Mr Nilar Myint said rescue workers from the Myanmar Red Cross, the army, police and local community groups were all at the scene trying to dig people out of the earth, but their efforts have been hampered by poor weather conditions overnight in the remote region.

The Global New Light of Myanmar reported that many more are missing after the massive collapse in Hpakant on Saturday, quoting local officials and media reports, amid fears that the toll could rise further, in the latest deadly accident to affect Myanmar's secretive multibillion dollar jade industry in war-torn Kachin.

Those killed were thought to have been scavenging through a mountain of waste rubble dumped by mechanical diggers used by the mining firms in the area to extract Myanmar's most valuable precious stone.

The massive landslide crushed dozens of flimsy shanty huts clustered on the barren landscape, where an unknown number of itinerant workers had made their homes in the hope of finding riches on the side of the secretive multi-billion dollar jade industry in war-torn Kachin state.

Myanmar is the source of virtually all of the world's finest jadeite, an almost translucent green stone that is prized above almost all other materials in neighbouring China.
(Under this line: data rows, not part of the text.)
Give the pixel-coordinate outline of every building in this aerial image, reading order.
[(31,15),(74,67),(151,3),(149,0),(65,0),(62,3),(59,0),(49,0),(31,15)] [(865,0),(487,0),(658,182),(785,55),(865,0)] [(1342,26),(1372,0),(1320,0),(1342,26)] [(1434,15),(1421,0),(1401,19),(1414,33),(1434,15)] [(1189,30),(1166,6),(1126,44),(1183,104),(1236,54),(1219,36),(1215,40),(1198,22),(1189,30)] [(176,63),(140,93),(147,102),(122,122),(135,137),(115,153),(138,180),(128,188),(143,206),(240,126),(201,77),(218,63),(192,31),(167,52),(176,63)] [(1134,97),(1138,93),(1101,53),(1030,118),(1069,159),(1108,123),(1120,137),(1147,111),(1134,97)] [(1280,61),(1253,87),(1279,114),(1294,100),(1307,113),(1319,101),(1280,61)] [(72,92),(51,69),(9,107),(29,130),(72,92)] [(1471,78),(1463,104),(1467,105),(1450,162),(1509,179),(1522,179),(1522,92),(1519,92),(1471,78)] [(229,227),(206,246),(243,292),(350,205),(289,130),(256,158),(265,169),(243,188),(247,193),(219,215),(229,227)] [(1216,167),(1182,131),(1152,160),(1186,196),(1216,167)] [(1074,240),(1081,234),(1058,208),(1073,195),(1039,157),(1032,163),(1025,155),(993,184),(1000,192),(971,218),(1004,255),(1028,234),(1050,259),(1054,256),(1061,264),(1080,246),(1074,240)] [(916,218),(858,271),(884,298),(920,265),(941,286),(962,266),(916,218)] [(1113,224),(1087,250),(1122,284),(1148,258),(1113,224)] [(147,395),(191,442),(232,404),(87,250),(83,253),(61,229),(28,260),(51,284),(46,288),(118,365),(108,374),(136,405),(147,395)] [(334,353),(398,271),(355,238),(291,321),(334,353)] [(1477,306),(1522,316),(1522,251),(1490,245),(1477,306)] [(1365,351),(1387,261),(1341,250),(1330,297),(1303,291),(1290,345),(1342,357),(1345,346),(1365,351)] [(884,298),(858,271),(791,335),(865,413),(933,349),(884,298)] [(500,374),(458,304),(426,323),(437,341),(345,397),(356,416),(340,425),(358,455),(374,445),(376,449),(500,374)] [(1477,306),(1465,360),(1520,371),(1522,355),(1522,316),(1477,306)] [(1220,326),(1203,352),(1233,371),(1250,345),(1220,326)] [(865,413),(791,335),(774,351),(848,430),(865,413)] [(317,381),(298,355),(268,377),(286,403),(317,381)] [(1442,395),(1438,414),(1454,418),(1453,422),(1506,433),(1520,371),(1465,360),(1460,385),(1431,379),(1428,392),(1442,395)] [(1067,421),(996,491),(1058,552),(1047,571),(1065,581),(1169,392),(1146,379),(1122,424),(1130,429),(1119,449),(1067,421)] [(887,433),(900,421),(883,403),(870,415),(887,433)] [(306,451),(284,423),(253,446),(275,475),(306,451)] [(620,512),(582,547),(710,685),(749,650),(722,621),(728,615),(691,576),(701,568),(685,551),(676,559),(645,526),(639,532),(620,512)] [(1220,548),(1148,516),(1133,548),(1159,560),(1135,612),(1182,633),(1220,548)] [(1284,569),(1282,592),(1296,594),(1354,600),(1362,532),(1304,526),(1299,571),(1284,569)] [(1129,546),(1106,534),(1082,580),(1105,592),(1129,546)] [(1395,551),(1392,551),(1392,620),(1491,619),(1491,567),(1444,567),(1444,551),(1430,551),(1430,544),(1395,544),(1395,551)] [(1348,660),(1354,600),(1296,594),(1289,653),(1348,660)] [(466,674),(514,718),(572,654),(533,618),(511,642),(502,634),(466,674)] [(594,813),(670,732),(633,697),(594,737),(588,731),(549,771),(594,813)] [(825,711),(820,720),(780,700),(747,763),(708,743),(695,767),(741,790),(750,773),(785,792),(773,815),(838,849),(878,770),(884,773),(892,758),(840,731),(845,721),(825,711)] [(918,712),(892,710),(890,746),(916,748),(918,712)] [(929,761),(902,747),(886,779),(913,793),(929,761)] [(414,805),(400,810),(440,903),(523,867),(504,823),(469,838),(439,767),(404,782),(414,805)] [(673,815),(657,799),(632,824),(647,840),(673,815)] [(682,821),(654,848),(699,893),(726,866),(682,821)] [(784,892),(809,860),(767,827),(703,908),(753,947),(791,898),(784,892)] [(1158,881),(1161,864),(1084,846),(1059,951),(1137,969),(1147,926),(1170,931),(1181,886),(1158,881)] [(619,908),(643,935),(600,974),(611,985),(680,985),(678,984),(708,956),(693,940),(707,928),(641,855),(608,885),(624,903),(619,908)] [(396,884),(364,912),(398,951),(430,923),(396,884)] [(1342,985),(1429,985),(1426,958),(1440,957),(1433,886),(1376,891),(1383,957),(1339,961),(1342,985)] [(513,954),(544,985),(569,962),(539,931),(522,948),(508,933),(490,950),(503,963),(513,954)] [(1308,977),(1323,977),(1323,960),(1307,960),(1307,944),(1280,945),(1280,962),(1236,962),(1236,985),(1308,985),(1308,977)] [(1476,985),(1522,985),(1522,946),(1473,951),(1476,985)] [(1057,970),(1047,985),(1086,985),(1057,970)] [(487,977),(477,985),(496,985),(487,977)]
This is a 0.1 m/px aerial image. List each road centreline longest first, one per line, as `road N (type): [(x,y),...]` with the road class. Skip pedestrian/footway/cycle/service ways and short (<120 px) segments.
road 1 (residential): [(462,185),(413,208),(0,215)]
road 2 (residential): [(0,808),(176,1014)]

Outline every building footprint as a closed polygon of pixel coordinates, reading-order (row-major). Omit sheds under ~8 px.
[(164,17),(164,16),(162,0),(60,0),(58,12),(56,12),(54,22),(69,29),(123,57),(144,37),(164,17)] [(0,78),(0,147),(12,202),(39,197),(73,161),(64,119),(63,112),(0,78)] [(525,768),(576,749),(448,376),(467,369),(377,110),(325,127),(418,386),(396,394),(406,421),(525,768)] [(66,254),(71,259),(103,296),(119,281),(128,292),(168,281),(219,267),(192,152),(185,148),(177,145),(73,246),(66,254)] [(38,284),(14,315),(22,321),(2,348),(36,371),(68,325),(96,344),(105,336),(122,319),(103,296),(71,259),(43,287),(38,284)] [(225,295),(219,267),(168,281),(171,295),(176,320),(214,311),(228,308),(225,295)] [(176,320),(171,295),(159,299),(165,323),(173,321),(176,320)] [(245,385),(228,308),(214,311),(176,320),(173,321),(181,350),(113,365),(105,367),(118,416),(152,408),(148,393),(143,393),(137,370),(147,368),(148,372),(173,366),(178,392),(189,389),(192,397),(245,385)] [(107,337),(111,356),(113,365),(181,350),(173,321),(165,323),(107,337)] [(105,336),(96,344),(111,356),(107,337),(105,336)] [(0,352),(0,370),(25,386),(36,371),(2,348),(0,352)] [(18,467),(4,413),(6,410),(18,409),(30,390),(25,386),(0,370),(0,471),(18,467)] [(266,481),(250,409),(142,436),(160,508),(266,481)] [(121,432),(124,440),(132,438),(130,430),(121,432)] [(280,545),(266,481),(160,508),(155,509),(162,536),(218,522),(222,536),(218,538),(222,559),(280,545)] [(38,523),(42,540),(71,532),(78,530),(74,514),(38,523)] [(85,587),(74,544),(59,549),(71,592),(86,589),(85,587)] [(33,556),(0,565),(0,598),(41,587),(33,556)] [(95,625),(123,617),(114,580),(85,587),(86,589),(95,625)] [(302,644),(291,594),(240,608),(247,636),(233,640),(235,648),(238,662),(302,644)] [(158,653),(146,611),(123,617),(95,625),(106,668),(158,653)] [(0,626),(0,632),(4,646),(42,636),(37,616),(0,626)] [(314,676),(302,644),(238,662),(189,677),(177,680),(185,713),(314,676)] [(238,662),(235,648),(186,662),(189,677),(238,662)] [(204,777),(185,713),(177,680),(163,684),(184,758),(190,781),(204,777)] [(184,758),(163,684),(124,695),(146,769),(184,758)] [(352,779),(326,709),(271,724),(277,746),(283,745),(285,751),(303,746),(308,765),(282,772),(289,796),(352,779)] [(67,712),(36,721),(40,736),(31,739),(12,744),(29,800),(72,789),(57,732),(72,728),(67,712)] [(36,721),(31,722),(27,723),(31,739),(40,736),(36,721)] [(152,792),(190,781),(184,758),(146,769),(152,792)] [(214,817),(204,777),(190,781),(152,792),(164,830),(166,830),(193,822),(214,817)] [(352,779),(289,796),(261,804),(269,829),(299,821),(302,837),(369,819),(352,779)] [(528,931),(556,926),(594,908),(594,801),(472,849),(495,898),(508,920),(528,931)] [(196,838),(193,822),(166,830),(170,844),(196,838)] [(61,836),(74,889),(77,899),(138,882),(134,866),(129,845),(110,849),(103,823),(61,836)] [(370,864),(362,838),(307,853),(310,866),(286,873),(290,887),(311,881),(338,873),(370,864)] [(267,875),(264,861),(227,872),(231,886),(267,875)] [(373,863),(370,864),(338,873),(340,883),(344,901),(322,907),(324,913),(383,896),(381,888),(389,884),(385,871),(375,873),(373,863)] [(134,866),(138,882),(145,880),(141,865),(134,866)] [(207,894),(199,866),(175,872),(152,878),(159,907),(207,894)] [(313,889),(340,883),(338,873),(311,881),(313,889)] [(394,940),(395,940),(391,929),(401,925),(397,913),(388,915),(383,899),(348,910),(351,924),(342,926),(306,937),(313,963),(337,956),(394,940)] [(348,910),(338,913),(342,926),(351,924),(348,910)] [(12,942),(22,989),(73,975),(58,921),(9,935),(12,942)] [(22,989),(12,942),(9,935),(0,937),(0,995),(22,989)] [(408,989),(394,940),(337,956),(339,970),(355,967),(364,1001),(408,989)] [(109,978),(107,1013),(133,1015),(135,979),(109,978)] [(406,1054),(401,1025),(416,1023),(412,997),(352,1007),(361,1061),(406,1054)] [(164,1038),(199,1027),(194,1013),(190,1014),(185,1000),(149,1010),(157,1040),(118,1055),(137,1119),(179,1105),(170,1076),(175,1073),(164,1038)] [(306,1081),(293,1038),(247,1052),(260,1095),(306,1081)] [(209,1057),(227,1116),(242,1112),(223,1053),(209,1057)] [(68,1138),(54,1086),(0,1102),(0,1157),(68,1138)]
Landslides are a common hazard in the area as people living off the industry's waste, driven by the hope that they might find a chunk of jade worth thousands of dollars, pick their way across perilous mounds under cover of darkness.

Scores have been killed this year alone as local people say the mining firms, many of which are linked to the country's junta-era military elite, scale up their operations in Kachin.

In an October report, advocacy group Global Witness estimated that the value of jade produced in 2014 alone was US$31 billion, the equivalent of nearly half the country's GDP. But that figure is around 10 times the official US$3.4 billion sales of the precious stone last year, in an industry that has long been shrouded in secrecy with much of the best jade thought to be smuggled directly to China.

Local people in Hpakant complain of a litany of abuses associated with the mining industry, including the frequency of accidents and land confiscations.

The area has been turned into a moonscape of environmental destruction as huge diggers gouge the earth looking for jade.

Itinerant miners are drawn from all parts of Myanmar by the promise of riches and become easy prey for drug addiction in Hpakant, where heroin and methamphetamine are cheaply available on the streets.

"Industrial-scale mining by big companies controlled by military families and companies, cronies and drug lords has made Hpakant a dystopian wasteland where locals are literally having the ground cut from under their feet," said Mr Mike Davis of Global Witness, calling for firms to be held accountable for accidents.

The group wants the jade industry, which has long been the subject of United States sanctions, to be part of the Extractive Industries Transparency Initiative (EITI), a global scheme designed to increase transparency around natural resource management.